Potrebbe essere causato un danno alle tubazioni che trasportano l’acqua verso l’utenza domestica o condominiale, in questo caso è sufficiente segnalare il problema al gestore idrico, che si occuperà delle necessarie riparazioni e del rimborso. Le perdite potrebbero verificarsi all’interno dell’abitazione, anche a causa di un semplice rubinetto che gocciola o di una cassetta del water difettosa che possono comportare un notevole aumento della bolletta idrica.

Quando arriva la bolletta dell’acqua

Nonostante siano gestite da società diverse e applichino tariffe differenti, tutti i fornitori di servizi idrici devono aderire alle direttive per la trasmissione delle bollette dell’acqua.

Queste disposizioni, stabilite dall’Autorità del settore dei servizi idrici, garantiscono la chiarezza sui tempi di pagamento e proteggono i consumatori dall’eventualità di ricevere una fatturazione per l’intero anno di consumo, magari aggregato in un’unica soluzione.

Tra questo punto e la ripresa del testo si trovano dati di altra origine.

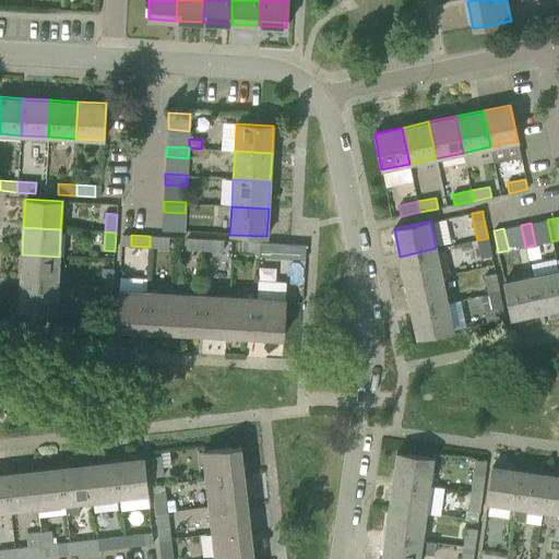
[(168,248),(168,237),(150,236),(150,247),(168,248)]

Di conseguenza, i gestori idrici devono emettere le bollette rispettando i seguenti intervalli:

  • ogni 6 mesi per consumi medi annui inferiori a 100 metri cubi;
  • ogni 4 mesi per consumi medi annui compresi tra 101 e 1000 metri cubi;
  • ogni 3 mesi per consumi medi annui da 1001 a 3000 metri cubi;
  • ogni due mesi (bimestrale) per consumi medi annui superiori a 3000 metri cubi, tipicamente per le abitazioni private regolarmente occupate.

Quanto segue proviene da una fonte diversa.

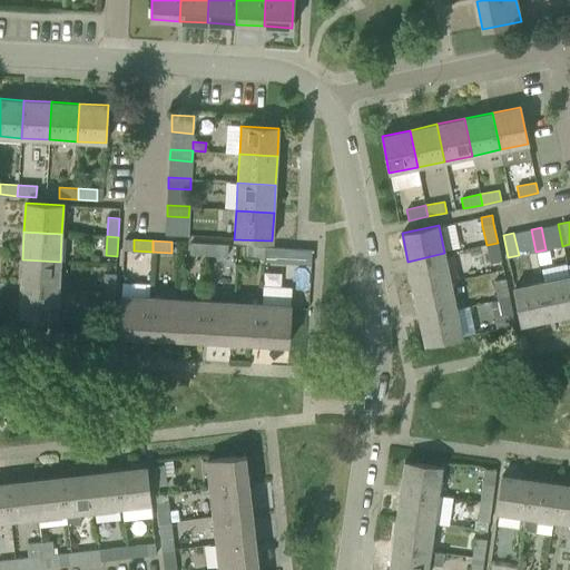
[(208,255),(209,244),(190,243),(189,254),(208,255)]
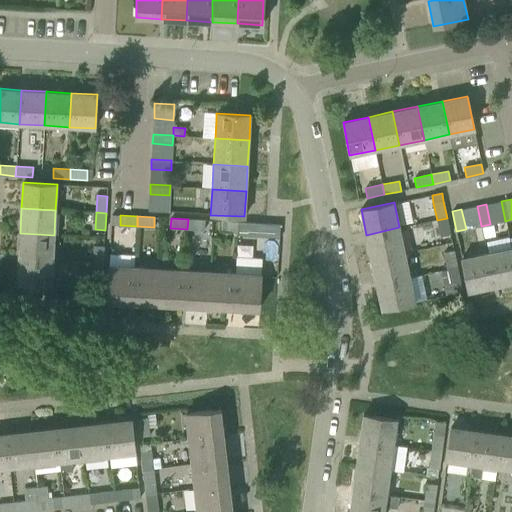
[(450,234),(447,218),(437,220),(440,236),(450,234)]
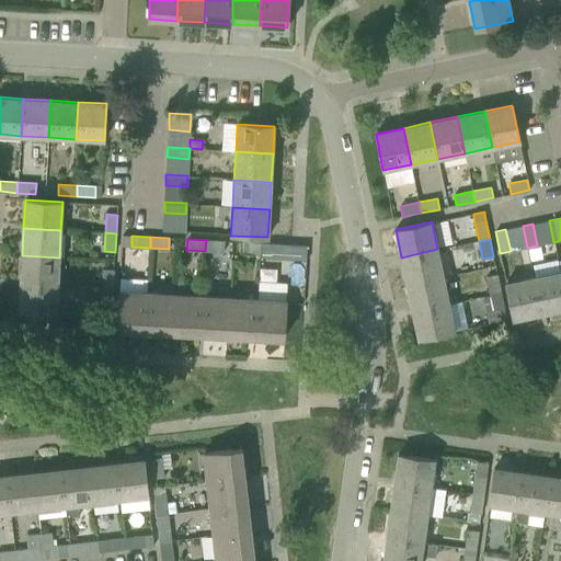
[(225,241),(206,240),(205,251),(224,252),(225,241)]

Per il calcolo delle bollette dell’acqua, i gestori idrici possono utilizzare diverse modalità, La tariffazione basata sulla lettura effettiva dei consumi, che rappresenta la priorità e prevede l’addebito solo dei metri cubi consumati. La tariffazione basata sull’autolettura, con la possibilità per il consumatore di segnalare i consumi dichiarati, successivamente verificati e certificati dal gestore. La tariffazione basata su una stima dei consumi, in cui il gestore, in assenza di letture o autoletture, calcola un consumo stimato basandosi sui consumi dell’anno precedente nello stesso periodo.

Il gestore del servizio idrico è tenuto a seguire l’ordine di priorità e che, in caso di stima, le modalità di fatturazione devono ridurre al minimo eventuali discrepanze tra i consumi stimati e quelli effettivi.